# Ergen on Imus



## John Corn (Mar 21, 2002)

Did anyone here that this morning? I missed it.


----------



## Scott Greczkowski (Mar 21, 2002)

Nope I can't stand IMUS.


----------



## gcutler (Mar 23, 2002)

> _Originally posted by Scott Greczkowski _
> *Nope I can't stand IMUS. *


I bet I hate Imus more than you do :righton:

Tried watching his MSNBC show as well. :sleeping:


----------



## AllieVi (Apr 10, 2002)

I tuned in to the broadcast after seeing a note that Charlie would be a guest by phone interview. My initial reaction was that it didn't sound anything like Charlie on the line (and apparently it wasn't). It appears that someone pulled a fast one on Imus.


----------



## John Corn (Mar 21, 2002)

Hi Allie, Welcome to DBSTalk. 

Thats funny, I just read a similiar story regarding Bill Gates getting fooled by someone......*sigh*......I can't remember the whole story.


----------



## Scott Greczkowski (Mar 21, 2002)

So did we ever find out if it was Charlie or not?

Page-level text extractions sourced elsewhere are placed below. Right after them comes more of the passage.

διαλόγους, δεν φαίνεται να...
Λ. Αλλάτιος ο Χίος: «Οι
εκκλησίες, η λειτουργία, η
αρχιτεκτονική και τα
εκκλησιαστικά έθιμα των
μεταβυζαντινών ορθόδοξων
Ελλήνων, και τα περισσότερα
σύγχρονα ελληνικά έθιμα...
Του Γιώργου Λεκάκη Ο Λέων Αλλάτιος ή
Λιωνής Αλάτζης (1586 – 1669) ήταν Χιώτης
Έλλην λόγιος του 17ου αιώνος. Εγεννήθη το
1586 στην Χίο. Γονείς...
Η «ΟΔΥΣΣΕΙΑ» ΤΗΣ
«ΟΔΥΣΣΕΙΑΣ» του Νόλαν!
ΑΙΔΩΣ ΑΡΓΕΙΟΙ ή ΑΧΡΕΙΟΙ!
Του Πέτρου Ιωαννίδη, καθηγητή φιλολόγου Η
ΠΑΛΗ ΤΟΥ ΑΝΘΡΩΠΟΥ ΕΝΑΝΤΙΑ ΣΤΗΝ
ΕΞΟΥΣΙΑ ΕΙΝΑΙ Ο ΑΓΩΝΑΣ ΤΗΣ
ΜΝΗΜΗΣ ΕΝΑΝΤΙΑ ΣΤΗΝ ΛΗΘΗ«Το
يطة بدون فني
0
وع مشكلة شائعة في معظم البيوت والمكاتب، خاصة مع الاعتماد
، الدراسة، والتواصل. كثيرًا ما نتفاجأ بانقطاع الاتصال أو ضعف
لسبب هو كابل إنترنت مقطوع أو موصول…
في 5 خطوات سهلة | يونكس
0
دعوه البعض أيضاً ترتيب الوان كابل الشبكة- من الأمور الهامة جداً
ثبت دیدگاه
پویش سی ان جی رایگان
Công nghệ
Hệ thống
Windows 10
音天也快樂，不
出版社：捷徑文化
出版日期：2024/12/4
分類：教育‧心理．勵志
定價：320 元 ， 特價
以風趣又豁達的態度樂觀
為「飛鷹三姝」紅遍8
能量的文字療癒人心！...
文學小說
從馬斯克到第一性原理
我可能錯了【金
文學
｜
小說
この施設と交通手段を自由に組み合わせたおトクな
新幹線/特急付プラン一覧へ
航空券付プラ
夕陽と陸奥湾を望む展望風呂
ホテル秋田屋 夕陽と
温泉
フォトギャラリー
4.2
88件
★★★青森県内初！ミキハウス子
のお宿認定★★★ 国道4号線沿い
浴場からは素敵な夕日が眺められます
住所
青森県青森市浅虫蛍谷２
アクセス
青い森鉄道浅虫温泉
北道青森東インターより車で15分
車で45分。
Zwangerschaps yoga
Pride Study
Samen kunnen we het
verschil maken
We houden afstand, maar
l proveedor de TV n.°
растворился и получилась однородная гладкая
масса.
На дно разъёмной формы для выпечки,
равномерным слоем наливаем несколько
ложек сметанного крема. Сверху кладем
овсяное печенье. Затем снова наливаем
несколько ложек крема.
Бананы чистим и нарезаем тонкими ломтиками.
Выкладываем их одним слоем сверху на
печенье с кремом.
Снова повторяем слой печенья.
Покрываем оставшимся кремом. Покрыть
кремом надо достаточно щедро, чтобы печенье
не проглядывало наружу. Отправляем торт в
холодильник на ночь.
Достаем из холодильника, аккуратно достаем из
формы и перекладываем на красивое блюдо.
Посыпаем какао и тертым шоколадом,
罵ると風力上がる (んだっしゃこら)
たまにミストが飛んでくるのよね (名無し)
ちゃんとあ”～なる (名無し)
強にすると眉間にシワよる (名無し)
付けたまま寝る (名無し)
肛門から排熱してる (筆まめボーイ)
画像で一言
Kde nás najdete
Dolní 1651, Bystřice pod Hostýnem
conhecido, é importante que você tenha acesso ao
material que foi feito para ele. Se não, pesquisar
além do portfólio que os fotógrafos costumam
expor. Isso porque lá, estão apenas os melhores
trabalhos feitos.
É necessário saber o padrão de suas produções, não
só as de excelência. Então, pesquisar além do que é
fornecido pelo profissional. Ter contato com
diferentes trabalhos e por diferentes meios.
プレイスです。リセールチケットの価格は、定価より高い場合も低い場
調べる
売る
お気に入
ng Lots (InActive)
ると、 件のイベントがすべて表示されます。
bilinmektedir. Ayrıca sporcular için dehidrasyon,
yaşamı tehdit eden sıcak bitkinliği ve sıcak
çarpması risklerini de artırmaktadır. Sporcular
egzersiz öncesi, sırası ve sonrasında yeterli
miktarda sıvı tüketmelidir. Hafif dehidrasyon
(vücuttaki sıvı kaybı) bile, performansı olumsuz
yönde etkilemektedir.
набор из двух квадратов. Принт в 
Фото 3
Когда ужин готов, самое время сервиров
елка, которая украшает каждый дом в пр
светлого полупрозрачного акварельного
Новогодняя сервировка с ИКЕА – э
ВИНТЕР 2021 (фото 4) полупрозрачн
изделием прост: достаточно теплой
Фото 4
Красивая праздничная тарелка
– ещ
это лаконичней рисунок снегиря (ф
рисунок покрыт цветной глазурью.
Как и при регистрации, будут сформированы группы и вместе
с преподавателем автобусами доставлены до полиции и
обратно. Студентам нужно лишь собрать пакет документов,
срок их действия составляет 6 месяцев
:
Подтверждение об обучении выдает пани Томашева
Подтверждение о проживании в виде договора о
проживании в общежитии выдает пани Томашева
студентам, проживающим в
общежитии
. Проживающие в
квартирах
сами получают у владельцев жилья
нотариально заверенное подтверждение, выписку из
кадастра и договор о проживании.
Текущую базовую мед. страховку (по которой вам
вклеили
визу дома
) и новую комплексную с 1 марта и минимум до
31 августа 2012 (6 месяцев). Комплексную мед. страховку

I know I don't sound or act like myself when I wake up early in the morning.


----------



## Karl Foster (Mar 23, 2002)

I wonder if Charlie admitted to stealing Directv service.....


----------



## Brian Rector (Mar 25, 2002)

Maybe if Charlie would blame 'The Wiz' for the dropping of the Distant locals, hed have a better shot at being a guest on Imus.


----------